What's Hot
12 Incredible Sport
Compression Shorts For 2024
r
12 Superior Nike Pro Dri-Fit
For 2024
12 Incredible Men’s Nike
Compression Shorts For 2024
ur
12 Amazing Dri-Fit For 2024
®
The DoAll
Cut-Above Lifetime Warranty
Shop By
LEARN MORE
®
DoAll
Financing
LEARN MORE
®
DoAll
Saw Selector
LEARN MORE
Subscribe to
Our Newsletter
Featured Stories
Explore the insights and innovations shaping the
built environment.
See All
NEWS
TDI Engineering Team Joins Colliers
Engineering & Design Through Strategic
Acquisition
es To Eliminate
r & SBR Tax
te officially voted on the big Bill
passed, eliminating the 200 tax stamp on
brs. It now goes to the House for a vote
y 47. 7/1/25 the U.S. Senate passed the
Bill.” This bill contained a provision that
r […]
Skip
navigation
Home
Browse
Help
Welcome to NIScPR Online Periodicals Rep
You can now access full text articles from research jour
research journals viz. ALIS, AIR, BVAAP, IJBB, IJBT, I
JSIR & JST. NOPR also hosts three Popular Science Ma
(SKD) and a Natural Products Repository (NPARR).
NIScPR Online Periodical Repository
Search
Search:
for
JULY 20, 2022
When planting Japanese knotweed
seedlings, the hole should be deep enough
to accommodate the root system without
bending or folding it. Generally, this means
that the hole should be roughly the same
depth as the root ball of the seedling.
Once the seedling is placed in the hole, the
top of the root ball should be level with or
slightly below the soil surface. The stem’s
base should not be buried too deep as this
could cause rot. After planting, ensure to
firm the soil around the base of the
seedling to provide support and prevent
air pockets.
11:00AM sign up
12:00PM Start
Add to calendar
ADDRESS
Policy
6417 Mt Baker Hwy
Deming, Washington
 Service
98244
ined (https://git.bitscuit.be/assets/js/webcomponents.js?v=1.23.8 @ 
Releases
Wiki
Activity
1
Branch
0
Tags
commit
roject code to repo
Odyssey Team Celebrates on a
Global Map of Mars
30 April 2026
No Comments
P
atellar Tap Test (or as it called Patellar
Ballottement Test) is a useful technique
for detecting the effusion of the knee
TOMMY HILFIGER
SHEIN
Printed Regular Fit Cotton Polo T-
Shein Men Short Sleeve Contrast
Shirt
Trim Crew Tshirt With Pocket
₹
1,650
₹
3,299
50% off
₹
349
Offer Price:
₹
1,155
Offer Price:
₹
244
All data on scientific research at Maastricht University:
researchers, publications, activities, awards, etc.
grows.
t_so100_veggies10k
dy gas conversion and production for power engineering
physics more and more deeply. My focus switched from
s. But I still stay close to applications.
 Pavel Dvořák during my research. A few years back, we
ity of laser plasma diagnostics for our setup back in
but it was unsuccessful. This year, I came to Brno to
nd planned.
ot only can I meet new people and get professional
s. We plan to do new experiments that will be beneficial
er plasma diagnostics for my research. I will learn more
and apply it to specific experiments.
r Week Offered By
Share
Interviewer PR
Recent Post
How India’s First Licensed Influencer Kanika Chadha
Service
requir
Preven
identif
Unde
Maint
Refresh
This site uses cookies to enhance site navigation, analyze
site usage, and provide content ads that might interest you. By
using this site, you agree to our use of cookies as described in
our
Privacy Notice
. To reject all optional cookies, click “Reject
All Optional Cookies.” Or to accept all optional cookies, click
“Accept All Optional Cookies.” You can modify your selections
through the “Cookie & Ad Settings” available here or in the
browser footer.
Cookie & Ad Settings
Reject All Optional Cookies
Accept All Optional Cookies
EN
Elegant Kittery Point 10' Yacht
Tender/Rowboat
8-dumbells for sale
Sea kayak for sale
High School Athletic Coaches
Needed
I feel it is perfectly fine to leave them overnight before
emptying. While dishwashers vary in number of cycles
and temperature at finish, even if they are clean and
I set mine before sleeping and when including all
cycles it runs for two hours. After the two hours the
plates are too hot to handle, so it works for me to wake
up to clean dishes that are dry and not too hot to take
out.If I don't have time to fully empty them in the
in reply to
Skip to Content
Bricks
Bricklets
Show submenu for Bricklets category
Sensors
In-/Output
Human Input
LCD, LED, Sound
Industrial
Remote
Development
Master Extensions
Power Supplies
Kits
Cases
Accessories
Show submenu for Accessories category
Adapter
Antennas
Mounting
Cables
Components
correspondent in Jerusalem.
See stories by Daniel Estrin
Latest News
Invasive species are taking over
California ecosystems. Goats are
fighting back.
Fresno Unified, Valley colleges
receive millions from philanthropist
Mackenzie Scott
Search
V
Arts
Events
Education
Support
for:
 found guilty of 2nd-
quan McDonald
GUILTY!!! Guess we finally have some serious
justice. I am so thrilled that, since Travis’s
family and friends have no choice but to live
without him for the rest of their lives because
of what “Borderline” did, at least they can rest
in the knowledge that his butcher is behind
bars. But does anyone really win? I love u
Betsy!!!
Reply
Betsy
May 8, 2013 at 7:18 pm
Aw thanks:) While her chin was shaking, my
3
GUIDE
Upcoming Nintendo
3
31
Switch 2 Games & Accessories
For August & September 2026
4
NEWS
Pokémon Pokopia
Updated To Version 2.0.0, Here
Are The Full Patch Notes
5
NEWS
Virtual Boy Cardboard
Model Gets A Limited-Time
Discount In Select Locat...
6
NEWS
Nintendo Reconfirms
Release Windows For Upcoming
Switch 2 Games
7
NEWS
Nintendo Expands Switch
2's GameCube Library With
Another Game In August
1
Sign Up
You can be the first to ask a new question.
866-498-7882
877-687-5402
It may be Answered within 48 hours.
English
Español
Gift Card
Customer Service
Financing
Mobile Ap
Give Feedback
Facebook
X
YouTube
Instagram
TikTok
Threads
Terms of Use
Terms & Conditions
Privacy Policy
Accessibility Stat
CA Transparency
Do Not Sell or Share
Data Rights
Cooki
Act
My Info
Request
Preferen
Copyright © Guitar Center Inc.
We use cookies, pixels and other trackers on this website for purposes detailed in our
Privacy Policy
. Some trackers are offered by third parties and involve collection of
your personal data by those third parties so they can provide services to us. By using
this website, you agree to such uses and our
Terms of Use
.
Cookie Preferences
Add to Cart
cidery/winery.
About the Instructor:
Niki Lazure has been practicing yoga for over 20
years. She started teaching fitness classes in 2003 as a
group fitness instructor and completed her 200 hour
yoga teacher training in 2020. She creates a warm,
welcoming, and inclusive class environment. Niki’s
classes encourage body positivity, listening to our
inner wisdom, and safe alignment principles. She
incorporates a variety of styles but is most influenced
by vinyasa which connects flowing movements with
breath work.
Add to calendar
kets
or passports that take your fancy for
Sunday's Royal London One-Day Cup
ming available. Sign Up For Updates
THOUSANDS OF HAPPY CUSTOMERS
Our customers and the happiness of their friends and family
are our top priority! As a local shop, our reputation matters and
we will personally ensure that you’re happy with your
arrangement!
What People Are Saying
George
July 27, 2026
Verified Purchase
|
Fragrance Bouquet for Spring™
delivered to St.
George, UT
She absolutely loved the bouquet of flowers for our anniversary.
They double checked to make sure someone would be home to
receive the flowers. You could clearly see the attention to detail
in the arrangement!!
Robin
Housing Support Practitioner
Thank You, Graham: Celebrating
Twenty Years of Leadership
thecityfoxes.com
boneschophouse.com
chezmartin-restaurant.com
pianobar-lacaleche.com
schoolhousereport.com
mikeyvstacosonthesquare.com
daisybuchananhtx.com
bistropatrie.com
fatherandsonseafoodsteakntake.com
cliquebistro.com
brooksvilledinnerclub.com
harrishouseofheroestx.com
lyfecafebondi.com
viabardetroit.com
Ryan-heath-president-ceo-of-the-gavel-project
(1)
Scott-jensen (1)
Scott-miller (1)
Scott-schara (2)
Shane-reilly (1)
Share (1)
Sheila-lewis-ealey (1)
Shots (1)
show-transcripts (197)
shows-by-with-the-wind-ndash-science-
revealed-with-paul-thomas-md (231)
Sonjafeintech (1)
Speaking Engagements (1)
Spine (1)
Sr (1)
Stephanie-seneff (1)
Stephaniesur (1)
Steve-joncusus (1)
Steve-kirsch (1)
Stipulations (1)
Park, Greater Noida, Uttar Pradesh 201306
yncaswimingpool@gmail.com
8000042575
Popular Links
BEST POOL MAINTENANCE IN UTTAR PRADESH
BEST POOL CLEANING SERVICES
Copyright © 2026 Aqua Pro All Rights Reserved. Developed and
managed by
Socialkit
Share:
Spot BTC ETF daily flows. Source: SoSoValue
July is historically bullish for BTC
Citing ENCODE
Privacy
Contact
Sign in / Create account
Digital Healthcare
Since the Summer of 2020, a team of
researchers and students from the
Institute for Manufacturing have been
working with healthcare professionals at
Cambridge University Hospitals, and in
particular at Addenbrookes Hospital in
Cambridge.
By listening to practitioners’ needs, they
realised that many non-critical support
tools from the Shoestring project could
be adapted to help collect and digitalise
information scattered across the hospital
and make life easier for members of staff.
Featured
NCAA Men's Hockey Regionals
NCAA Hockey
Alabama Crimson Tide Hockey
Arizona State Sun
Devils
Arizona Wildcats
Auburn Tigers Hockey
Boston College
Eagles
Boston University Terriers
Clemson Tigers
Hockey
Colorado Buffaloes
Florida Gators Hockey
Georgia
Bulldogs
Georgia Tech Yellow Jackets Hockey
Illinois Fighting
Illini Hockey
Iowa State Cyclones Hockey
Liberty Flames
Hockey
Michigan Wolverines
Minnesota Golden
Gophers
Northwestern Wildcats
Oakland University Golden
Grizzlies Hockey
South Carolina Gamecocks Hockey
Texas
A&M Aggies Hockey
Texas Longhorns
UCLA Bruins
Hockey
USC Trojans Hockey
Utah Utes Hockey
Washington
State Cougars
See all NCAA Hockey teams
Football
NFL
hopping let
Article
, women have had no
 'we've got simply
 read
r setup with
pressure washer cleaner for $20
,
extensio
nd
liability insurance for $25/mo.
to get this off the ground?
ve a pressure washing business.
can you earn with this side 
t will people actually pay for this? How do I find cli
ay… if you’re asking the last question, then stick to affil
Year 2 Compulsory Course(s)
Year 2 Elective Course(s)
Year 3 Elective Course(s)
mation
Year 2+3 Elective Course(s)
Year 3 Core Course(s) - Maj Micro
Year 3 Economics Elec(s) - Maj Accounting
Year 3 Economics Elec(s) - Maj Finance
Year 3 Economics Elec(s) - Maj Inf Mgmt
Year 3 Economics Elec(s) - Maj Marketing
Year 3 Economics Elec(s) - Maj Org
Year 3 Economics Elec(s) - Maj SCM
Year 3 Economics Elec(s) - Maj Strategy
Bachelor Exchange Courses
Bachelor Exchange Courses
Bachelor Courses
=====
— Exercise objective —
Can you copy the material word for word, beginning with its first line and continuing through the line with "Once the seedling is placed in the hole, the", including that line?

— Task output —
What's Hot
12 Incredible Sport
Compression Shorts For 2024
r
12 Superior Nike Pro Dri-Fit
For 2024
12 Incredible Men’s Nike
Compression Shorts For 2024
ur
12 Amazing Dri-Fit For 2024
®
The DoAll
Cut-Above Lifetime Warranty
Shop By
LEARN MORE
®
DoAll
Financing
LEARN MORE
®
DoAll
Saw Selector
LEARN MORE
Subscribe to
Our Newsletter
Featured Stories
Explore the insights and innovations shaping the
built environment.
See All
NEWS
TDI Engineering Team Joins Colliers
Engineering & Design Through Strategic
Acquisition
es To Eliminate
r & SBR Tax
te officially voted on the big Bill
passed, eliminating the 200 tax stamp on
brs. It now goes to the House for a vote
y 47. 7/1/25 the U.S. Senate passed the
Bill.” This bill contained a provision that
r […]
Skip
navigation
Home
Browse
Help
Welcome to NIScPR Online Periodicals Rep
You can now access full text articles from research jour
research journals viz. ALIS, AIR, BVAAP, IJBB, IJBT, I
JSIR & JST. NOPR also hosts three Popular Science Ma
(SKD) and a Natural Products Repository (NPARR).
NIScPR Online Periodical Repository
Search
Search:
for
JULY 20, 2022
When planting Japanese knotweed
seedlings, the hole should be deep enough
to accommodate the root system without
bending or folding it. Generally, this means
that the hole should be roughly the same
depth as the root ball of the seedling.
Once the seedling is placed in the hole, the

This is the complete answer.